Exercise requirements: Please write out exactly the lines of the data below from the line holding "hfov_deg: 9.3" through the line holding "fx_px: 11219", and leave out the rest.

Extracted information:

┏━━

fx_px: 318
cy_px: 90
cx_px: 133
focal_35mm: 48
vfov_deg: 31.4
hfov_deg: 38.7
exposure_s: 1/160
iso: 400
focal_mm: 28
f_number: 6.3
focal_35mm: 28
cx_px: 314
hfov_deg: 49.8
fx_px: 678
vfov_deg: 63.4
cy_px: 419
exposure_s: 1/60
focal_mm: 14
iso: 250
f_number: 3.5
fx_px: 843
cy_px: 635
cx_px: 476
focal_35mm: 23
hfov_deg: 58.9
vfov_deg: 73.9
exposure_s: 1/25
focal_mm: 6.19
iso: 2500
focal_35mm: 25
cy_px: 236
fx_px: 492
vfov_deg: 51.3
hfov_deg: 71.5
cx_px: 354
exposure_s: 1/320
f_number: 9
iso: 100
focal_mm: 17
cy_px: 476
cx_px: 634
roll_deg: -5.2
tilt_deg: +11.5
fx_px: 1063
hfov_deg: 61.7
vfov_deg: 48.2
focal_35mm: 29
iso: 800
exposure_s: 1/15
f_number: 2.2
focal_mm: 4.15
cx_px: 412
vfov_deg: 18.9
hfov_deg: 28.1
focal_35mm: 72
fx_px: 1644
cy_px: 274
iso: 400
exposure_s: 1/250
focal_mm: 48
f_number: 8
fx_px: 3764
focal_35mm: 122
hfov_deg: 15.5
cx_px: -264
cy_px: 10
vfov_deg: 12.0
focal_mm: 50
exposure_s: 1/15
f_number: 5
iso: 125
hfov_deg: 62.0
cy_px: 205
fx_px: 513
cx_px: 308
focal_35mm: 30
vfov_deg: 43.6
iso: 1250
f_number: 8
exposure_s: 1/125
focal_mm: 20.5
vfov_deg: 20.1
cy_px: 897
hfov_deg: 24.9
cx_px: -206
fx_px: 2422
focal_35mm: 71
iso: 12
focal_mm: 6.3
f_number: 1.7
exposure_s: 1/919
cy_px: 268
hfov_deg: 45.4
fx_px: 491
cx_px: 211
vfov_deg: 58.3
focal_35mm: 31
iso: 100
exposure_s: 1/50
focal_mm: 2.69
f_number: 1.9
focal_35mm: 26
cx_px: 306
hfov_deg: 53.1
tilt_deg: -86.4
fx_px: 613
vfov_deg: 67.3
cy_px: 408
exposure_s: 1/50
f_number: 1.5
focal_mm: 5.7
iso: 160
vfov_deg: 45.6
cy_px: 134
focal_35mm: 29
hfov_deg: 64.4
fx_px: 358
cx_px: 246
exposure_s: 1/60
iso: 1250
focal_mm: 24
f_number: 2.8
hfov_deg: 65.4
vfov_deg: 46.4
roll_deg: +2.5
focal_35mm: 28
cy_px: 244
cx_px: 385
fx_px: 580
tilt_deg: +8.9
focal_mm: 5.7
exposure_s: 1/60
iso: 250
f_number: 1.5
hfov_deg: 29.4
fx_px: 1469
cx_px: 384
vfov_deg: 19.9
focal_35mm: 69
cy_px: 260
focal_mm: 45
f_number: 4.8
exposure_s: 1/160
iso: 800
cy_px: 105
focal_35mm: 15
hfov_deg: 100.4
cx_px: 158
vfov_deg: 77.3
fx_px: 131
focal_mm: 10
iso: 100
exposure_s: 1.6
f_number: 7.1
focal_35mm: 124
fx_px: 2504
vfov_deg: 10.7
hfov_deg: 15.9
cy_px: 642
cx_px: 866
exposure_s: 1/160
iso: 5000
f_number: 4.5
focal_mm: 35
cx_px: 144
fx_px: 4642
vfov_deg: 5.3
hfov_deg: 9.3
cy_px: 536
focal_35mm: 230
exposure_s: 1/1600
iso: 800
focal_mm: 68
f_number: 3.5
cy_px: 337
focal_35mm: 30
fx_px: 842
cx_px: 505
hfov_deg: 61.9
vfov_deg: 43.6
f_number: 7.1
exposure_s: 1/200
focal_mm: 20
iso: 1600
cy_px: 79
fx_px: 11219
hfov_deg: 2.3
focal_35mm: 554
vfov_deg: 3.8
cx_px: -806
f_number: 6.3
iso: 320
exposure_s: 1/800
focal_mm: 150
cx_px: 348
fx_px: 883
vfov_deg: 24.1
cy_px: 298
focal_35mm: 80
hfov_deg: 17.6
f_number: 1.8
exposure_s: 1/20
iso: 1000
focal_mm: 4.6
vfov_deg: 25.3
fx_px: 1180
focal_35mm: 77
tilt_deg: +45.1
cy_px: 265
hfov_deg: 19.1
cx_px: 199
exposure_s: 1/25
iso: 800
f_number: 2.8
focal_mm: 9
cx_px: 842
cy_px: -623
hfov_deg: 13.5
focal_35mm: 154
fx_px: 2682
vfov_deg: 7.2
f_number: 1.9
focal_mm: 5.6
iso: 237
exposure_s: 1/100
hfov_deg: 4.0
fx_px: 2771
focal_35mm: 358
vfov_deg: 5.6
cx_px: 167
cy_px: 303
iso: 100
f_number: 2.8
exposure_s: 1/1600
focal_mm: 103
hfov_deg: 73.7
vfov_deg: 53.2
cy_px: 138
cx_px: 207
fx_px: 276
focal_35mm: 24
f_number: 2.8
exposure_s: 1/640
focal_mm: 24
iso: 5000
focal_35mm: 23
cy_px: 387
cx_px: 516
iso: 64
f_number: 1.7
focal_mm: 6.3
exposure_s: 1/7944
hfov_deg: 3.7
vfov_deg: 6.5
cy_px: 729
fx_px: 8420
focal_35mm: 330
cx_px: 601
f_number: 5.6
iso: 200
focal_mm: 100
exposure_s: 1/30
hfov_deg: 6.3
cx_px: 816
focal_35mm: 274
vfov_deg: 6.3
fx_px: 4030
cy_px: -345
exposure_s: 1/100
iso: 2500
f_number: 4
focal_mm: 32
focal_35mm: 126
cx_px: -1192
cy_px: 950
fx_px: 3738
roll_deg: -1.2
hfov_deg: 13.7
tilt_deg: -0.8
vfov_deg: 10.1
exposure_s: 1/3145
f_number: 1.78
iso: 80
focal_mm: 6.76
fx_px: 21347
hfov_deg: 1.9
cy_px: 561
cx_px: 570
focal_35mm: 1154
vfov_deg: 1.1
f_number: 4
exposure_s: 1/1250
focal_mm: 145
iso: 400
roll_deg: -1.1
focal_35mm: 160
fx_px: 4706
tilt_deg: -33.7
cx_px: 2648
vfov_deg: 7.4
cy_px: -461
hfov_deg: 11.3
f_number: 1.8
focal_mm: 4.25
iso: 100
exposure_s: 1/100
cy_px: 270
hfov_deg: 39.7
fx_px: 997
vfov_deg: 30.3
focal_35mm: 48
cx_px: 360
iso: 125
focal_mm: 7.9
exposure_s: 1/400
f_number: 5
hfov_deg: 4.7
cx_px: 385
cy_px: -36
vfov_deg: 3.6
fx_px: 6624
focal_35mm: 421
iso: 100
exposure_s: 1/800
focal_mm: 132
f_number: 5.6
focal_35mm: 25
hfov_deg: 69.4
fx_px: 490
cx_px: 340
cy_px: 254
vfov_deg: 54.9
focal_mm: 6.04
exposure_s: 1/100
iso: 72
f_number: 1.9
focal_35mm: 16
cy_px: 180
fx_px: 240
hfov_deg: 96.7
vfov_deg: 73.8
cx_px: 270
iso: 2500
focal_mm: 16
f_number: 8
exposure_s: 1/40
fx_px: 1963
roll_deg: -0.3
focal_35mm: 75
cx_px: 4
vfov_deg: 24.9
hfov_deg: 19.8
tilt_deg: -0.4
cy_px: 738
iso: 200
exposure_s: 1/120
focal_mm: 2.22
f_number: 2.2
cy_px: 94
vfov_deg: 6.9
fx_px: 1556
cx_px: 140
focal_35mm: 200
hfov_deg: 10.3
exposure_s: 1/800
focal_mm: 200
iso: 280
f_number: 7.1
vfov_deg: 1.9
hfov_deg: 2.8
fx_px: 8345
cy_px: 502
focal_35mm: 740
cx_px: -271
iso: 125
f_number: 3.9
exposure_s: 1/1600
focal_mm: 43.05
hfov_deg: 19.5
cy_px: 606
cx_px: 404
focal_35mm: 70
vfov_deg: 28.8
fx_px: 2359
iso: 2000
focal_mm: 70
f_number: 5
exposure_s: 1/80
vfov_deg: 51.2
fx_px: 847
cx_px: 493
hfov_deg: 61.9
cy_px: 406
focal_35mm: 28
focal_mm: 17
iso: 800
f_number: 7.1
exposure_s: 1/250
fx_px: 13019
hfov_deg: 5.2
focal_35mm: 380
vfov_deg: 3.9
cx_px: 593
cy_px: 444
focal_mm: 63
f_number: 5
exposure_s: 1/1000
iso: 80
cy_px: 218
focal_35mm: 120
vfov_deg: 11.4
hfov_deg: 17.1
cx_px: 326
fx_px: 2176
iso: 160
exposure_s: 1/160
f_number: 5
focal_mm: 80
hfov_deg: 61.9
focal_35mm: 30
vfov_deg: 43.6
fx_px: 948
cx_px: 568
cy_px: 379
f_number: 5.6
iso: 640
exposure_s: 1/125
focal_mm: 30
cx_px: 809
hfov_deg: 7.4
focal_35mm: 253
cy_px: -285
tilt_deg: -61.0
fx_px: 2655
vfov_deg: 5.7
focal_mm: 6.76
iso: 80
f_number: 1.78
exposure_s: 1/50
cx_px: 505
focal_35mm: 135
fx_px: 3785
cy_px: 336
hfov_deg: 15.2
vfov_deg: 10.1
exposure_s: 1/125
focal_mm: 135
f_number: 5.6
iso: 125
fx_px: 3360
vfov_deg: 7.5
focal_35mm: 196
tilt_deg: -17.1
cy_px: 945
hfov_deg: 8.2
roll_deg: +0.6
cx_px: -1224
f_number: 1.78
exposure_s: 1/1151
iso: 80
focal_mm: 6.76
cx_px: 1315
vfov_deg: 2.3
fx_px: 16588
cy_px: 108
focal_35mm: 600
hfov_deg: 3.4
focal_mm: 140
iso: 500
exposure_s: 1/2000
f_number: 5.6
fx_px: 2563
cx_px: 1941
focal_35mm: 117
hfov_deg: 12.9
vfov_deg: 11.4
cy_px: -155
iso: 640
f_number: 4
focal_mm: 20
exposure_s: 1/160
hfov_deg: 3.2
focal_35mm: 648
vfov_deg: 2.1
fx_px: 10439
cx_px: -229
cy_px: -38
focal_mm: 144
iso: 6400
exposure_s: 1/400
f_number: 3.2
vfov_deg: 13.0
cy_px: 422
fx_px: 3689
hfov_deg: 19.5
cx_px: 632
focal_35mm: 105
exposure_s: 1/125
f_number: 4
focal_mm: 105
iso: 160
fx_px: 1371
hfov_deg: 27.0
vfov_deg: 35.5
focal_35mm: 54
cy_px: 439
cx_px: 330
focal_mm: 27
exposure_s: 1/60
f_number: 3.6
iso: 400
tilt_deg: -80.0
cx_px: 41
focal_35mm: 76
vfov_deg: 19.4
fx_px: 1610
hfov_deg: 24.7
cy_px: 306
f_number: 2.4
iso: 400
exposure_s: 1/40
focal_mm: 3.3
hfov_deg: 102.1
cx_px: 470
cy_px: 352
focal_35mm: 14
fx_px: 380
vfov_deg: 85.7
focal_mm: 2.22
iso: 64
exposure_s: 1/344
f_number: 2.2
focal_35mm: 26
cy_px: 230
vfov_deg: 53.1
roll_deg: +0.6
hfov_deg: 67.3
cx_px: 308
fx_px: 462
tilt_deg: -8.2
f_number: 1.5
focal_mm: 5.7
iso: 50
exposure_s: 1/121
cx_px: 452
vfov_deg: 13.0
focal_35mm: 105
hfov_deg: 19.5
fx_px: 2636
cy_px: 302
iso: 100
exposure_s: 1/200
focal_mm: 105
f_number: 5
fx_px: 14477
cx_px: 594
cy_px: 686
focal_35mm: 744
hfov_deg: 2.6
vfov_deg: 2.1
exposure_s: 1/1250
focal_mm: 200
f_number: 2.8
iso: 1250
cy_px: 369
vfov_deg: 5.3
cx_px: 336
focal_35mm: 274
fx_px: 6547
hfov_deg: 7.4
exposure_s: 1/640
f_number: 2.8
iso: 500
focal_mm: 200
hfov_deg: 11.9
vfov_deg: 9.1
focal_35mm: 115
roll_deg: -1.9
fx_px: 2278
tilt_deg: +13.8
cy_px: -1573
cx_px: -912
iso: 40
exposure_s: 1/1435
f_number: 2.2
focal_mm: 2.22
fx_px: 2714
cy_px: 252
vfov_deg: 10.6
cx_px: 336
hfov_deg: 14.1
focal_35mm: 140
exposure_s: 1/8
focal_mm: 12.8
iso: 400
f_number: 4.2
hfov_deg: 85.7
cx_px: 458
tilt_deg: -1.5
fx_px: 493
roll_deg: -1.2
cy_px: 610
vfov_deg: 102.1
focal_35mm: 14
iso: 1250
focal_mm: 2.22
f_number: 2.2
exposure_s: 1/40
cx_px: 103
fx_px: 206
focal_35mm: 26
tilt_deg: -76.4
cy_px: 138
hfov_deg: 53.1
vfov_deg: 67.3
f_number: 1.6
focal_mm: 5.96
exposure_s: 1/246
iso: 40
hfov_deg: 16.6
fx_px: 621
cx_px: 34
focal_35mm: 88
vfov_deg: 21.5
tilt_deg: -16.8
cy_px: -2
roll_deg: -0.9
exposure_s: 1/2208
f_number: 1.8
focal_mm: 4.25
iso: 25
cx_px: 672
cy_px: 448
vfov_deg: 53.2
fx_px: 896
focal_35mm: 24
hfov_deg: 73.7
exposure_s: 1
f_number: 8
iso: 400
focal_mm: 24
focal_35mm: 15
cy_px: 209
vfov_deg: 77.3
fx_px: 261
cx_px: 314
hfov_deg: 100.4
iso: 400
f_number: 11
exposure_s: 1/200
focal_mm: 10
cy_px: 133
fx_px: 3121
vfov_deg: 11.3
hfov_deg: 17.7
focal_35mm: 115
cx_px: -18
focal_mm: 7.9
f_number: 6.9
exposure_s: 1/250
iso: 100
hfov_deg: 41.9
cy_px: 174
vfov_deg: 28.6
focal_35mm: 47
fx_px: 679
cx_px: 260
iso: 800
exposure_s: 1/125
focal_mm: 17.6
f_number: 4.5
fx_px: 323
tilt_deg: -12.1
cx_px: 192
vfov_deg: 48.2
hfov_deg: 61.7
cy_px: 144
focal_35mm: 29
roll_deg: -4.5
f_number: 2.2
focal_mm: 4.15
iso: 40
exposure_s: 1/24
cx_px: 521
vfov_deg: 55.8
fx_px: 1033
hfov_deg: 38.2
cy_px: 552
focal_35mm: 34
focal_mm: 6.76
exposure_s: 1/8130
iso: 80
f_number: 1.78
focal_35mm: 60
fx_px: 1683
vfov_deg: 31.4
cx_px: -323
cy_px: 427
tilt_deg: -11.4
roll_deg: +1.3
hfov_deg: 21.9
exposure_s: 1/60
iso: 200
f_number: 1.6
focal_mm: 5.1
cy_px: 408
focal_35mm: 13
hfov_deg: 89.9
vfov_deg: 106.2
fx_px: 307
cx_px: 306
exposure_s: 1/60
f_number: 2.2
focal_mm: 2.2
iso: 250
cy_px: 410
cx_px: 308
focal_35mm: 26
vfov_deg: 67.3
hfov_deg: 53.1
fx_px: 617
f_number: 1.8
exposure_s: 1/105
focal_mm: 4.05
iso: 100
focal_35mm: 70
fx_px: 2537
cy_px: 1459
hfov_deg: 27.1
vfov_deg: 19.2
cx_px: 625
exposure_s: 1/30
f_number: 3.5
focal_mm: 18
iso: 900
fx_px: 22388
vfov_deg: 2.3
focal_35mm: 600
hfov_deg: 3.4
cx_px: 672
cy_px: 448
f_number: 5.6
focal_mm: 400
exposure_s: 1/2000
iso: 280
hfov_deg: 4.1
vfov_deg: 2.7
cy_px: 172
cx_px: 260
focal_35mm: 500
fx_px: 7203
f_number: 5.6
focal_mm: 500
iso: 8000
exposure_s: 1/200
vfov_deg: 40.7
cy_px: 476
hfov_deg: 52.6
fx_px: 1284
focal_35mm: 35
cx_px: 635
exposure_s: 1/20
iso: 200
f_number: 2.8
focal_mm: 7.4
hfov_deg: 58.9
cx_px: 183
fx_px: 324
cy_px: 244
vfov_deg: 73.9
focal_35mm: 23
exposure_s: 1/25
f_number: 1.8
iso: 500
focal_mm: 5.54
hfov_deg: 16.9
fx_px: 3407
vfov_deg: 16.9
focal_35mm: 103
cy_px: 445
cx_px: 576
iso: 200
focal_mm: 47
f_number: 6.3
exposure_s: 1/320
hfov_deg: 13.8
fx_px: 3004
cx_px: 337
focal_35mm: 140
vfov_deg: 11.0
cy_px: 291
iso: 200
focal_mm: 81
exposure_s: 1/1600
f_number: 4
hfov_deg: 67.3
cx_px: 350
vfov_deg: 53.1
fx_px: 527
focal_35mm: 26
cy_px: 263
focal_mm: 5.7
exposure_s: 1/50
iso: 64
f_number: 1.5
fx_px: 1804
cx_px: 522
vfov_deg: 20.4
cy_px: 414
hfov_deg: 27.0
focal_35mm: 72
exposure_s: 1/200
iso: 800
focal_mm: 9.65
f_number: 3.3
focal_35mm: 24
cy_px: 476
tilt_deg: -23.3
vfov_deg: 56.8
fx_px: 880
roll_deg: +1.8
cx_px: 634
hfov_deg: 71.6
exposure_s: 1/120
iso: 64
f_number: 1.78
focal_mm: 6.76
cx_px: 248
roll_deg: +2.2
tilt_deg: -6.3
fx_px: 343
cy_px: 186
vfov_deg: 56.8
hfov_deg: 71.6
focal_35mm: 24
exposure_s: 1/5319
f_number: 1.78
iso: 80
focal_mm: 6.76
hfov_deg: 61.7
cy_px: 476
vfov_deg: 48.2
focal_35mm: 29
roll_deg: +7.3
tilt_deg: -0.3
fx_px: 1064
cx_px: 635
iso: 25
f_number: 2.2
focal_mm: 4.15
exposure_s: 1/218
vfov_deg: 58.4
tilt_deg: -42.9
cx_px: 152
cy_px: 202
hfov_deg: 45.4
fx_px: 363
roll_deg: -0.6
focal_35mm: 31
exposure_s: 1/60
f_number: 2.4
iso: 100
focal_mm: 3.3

┗━━

Output of the exercise:
hfov_deg: 9.3
cy_px: 536
focal_35mm: 230
exposure_s: 1/1600
iso: 800
focal_mm: 68
f_number: 3.5
cy_px: 337
focal_35mm: 30
fx_px: 842
cx_px: 505
hfov_deg: 61.9
vfov_deg: 43.6
f_number: 7.1
exposure_s: 1/200
focal_mm: 20
iso: 1600
cy_px: 79
fx_px: 11219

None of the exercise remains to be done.